= Beginning of Section =
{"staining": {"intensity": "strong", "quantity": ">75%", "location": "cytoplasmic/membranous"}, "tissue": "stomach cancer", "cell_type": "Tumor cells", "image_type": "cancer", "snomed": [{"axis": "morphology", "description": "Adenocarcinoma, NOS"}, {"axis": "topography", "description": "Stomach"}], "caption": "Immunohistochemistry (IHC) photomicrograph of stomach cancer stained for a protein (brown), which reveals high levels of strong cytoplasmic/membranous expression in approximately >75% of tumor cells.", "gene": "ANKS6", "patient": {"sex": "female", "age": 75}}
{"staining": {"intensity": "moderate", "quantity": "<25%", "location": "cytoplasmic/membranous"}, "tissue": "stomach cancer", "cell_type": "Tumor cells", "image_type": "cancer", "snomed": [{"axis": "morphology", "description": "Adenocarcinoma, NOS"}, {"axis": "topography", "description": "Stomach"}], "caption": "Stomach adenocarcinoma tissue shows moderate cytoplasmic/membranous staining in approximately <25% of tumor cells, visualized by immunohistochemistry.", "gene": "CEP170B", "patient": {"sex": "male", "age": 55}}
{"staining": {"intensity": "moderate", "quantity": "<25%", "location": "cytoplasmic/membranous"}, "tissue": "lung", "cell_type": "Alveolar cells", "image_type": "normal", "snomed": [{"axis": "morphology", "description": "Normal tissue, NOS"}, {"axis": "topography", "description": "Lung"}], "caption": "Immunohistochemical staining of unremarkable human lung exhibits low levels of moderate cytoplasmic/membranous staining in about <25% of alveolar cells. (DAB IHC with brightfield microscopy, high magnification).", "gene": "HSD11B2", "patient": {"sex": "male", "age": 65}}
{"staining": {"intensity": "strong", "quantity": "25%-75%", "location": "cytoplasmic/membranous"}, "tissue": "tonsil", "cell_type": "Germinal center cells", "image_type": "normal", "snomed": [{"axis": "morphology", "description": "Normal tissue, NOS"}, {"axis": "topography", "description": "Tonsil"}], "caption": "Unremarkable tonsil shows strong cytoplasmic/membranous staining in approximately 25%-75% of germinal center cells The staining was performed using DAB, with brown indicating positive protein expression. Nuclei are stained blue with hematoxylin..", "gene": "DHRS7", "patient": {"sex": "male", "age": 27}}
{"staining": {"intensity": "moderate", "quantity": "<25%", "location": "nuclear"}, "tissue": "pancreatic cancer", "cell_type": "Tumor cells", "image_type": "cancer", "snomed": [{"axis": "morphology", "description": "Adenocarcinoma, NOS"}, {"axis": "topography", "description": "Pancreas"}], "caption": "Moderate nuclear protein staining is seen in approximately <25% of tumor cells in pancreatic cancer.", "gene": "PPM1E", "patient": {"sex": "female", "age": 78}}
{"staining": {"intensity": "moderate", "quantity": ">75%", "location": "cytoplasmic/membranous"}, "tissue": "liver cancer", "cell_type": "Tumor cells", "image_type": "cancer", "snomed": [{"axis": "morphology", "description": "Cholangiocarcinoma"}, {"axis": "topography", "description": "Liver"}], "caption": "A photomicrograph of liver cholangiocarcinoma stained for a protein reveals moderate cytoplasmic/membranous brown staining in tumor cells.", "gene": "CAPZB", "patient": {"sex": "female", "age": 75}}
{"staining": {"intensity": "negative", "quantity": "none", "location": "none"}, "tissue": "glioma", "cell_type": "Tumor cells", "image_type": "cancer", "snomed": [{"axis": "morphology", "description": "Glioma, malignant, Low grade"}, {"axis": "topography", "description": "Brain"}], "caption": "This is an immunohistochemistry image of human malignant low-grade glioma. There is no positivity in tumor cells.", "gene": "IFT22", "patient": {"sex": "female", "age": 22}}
= End of Section =
*ABOUT THIS TASK*. All lines with the word "Normal" are needed; pull them from the entries and copy each.

*RESPONSE*.
{"staining": {"intensity": "moderate", "quantity": "<25%", "location": "cytoplasmic/membranous"}, "tissue": "lung", "cell_type": "Alveolar cells", "image_type": "normal", "snomed": [{"axis": "morphology", "description": "Normal tissue, NOS"}, {"axis": "topography", "description": "Lung"}], "caption": "Immunohistochemical staining of unremarkable human lung exhibits low levels of moderate cytoplasmic/membranous staining in about <25% of alveolar cells. (DAB IHC with brightfield microscopy, high magnification).", "gene": "HSD11B2", "patient": {"sex": "male", "age": 65}}
{"staining": {"intensity": "strong", "quantity": "25%-75%", "location": "cytoplasmic/membranous"}, "tissue": "tonsil", "cell_type": "Germinal center cells", "image_type": "normal", "snomed": [{"axis": "morphology", "description": "Normal tissue, NOS"}, {"axis": "topography", "description": "Tonsil"}], "caption": "Unremarkable tonsil shows strong cytoplasmic/membranous staining in approximately 25%-75% of germinal center cells The staining was performed using DAB, with brown indicating positive protein expression. Nuclei are stained blue with hematoxylin..", "gene": "DHRS7", "patient": {"sex": "male", "age": 27}}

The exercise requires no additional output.